**Exercise instructions**:
In the excerpt on the history of Okinawan karate, what did the term "bushi nu tii" mean?

**Source excerpt**:
======

The Okinawan Karate of today has developed over centuries and was not the result of a single founder, as many schools of martial arts have been. Many masters contributed to the art’s development – hence it is a combination of Chinese martial arts (quanfa in Chinese and kenpō in Japanese).

It was not called Karate at this time. It was referred to as ‘te’ or ‘bushi no te’ and ‘bushi nu tii’ in Hogen; the latter meant ‘the hands of the gentleman warrior’. In Okinawan, the term ‘bushi’ referred to a gentleman warrior, one who was an expert in ‘te’. In Japanese, ‘te’ referred to a samurai warrior. The main purpose of the Okinawan martial art is to be a gentleman first, and a warrior second.

The ‘bushi’ of Okinawa were not a military force of the Kingdom. In fact, due to the weapons ban imposed in 1507 after the states of the Ryūkyū Kingdom were united (which discouraged classical fighting), there was no proper military force, and so the term ‘empty hands’ was fostered. This was not when karate first began to be developed, however.

======

**Entries supplied**:
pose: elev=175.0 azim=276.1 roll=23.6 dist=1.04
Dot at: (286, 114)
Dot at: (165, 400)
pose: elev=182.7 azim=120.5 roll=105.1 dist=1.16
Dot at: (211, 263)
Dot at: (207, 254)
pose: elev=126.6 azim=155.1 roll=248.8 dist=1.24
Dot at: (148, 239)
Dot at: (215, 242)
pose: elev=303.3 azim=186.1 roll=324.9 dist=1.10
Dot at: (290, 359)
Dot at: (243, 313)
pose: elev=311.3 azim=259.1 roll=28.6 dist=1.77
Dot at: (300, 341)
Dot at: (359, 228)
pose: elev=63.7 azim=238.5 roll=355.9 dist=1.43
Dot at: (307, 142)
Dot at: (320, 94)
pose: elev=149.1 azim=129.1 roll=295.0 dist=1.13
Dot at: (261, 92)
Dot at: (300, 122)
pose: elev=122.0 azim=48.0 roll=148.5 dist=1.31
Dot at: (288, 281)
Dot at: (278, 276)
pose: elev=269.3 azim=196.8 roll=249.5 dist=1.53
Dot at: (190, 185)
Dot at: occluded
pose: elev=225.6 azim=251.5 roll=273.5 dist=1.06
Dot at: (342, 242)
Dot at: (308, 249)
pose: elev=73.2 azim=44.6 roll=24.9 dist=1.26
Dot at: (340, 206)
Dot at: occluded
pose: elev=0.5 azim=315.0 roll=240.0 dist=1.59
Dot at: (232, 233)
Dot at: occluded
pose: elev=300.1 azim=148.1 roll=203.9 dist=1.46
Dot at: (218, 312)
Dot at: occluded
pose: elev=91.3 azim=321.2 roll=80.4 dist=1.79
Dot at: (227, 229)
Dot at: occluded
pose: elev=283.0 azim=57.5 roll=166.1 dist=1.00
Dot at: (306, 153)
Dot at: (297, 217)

======

**Task answer**:
It meant "the hands of the gentleman warrior."